One moment, nothing—a fragment
of memory—furtive, evasive,
then sudden startle.
I hate to touch them. If I can annihilate
I do—
swipe them to the floor;
they flee the foot. I know to drag them,
each body resilient—the crackle
of exo-skeleton— ebony gloss
extinguished, segmented legs like clotted eyelashes.
How do they survive
plummets and ricochets,
random landings—counter, sink, baseboard?
They wedge in any crevice. I sense them
but never expect them.
I tell you
I have seen half-crushed ants
resurrect—uncrumple, rise,
disappear.
So many places to hide, not just the kitchen.

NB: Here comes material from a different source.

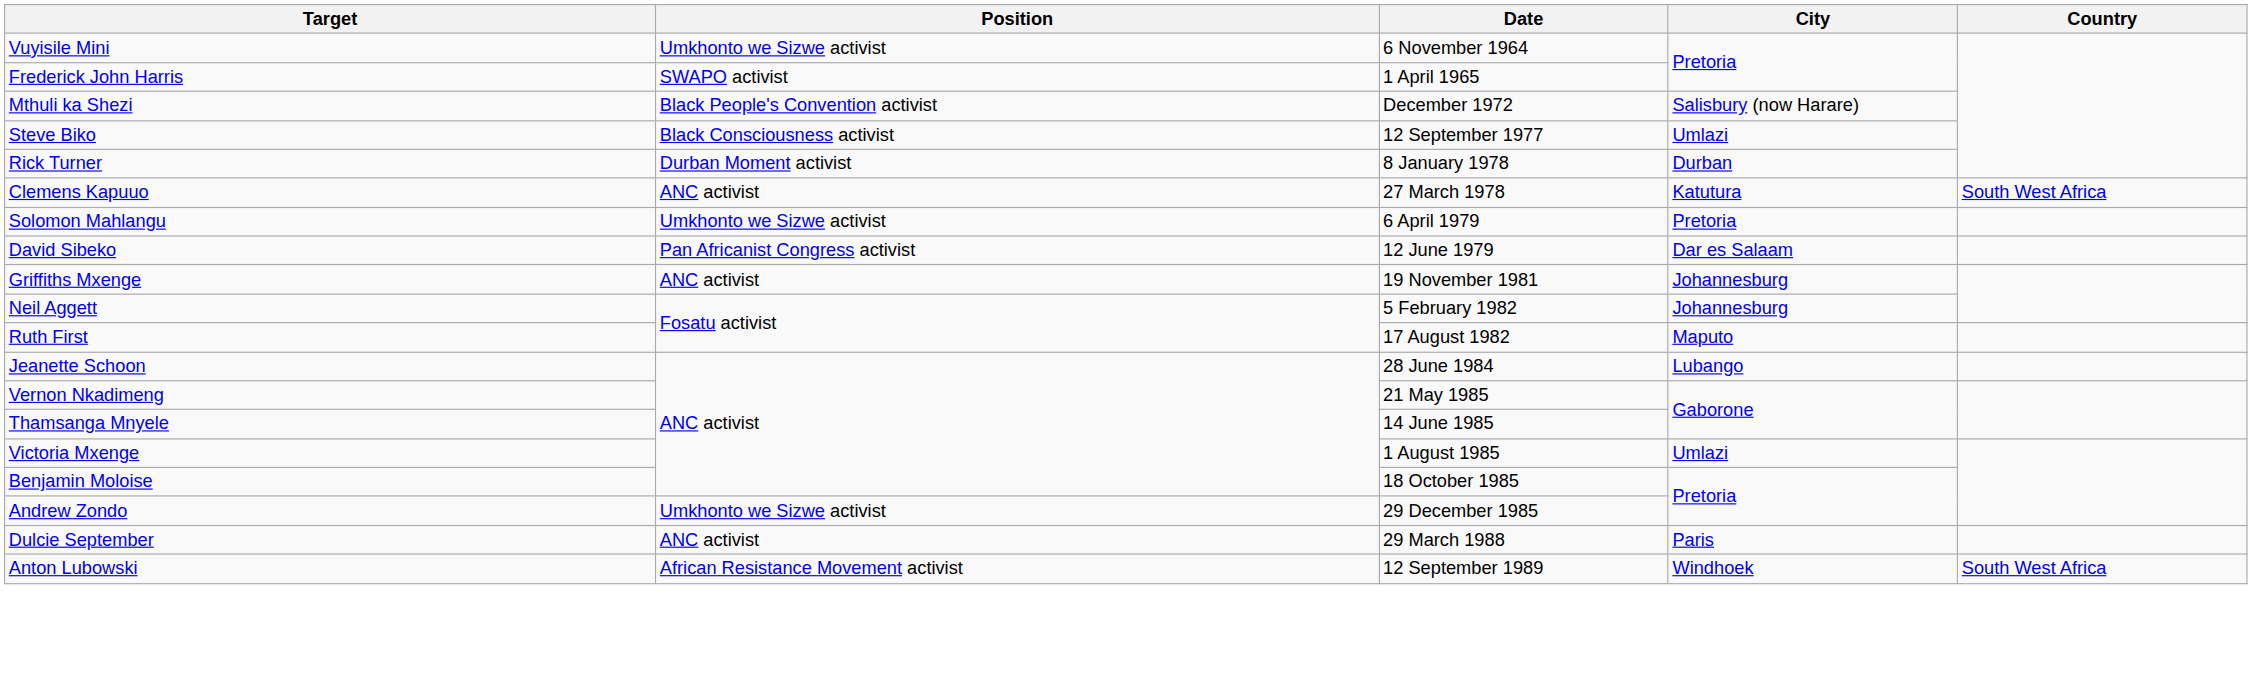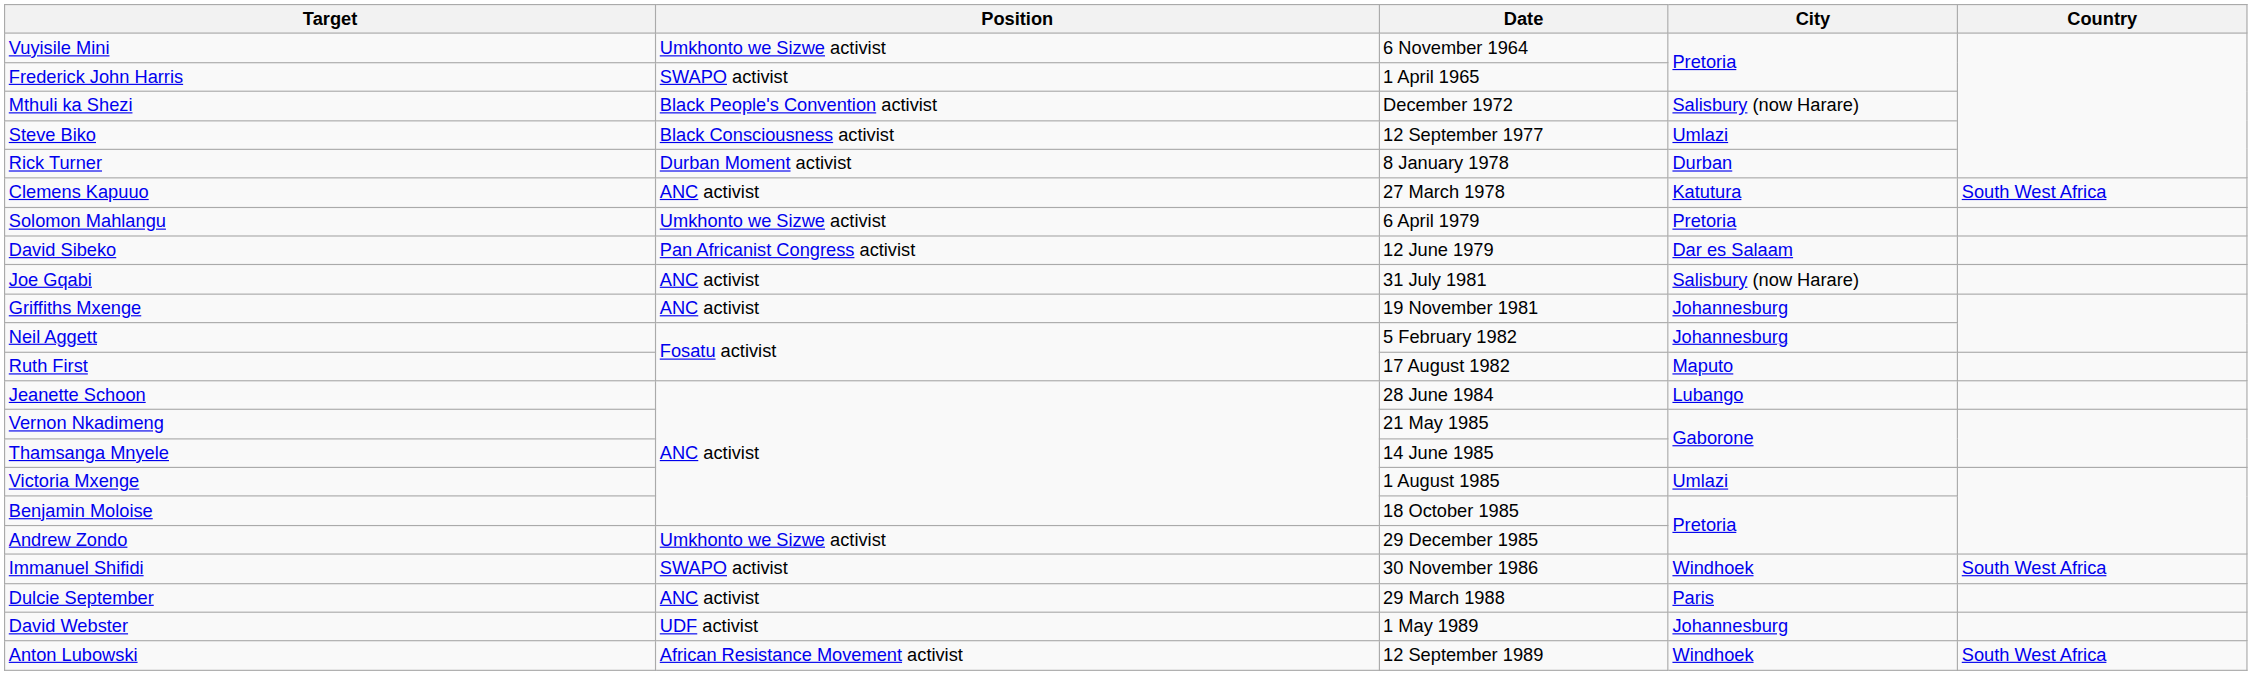+ row: Joe Gqabi | ANC activist | 31 July 1981 | Salisbury (now Harare)
+ row: Immanuel Shifidi | SWAPO activist | 30 November 1986 | Windhoek | South West Africa
+ row: David Webster | UDF activist | 1 May 1989 | Johannesburg
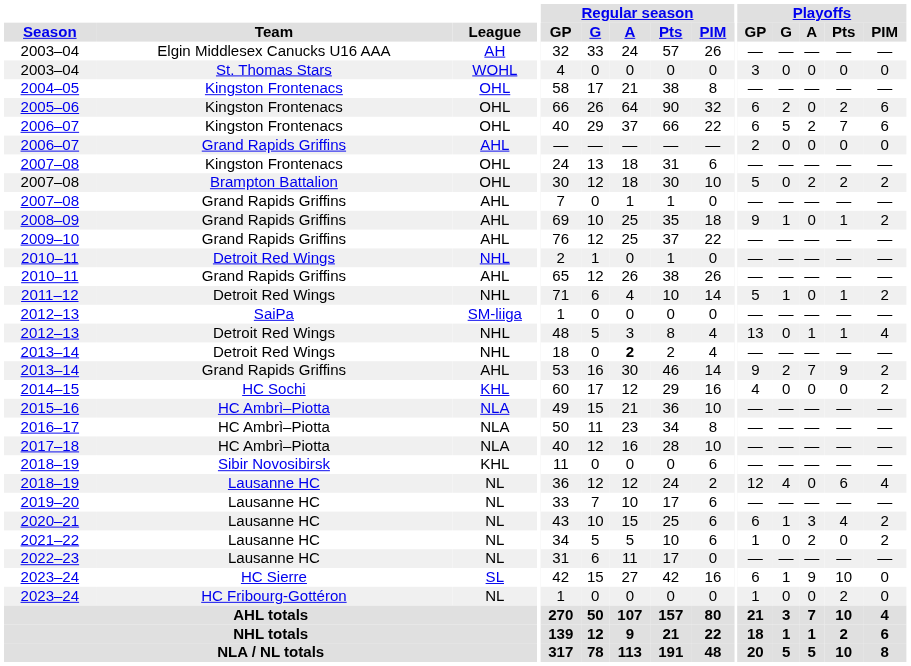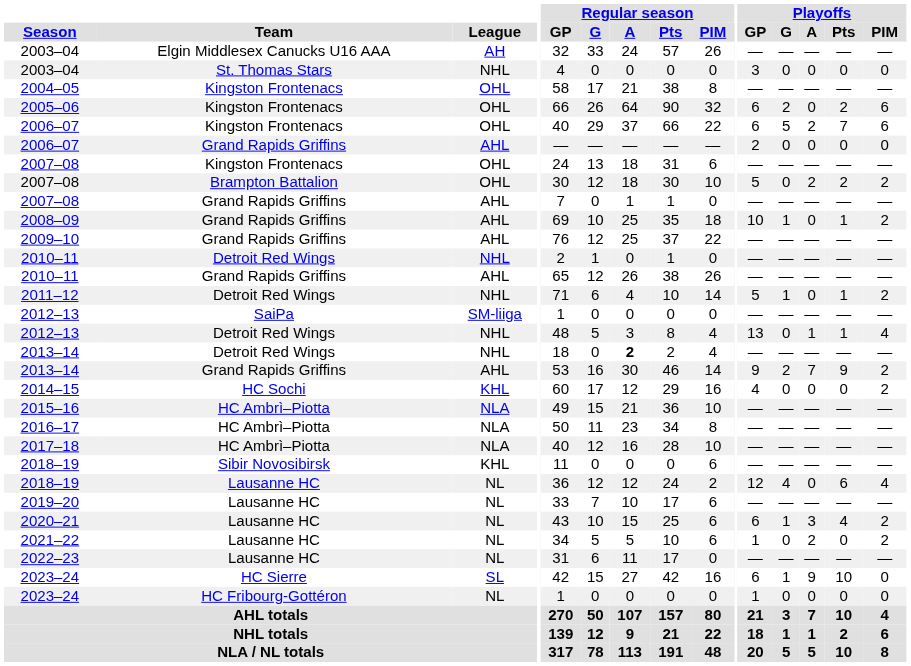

Here they dart in the bath,
phantoms among spidering tiles
rimming the tub. One ranges on the yellow ceiling
upstairs or—
is it a shadow within my head? What
do they tweezer away in their mandibles?
They have penetrated the ever-settling
house.
We are de- stabilized. Poison
rings the foundation, traps line
the counter seams. Nothing
inoculates. The skelter of their bodies
thrums in my head. Asleep, I dream
their tunnels hollowing
the budding trees.
Melinda LaPere holds an MFA from Vermont College. In 2023, her chapbook, Upstairs Listening, was published by Michigan Writers. Her affinity for the surreal manifests in a fascination with puppets, memory, fairy tales, and the ordinary strangeness of life.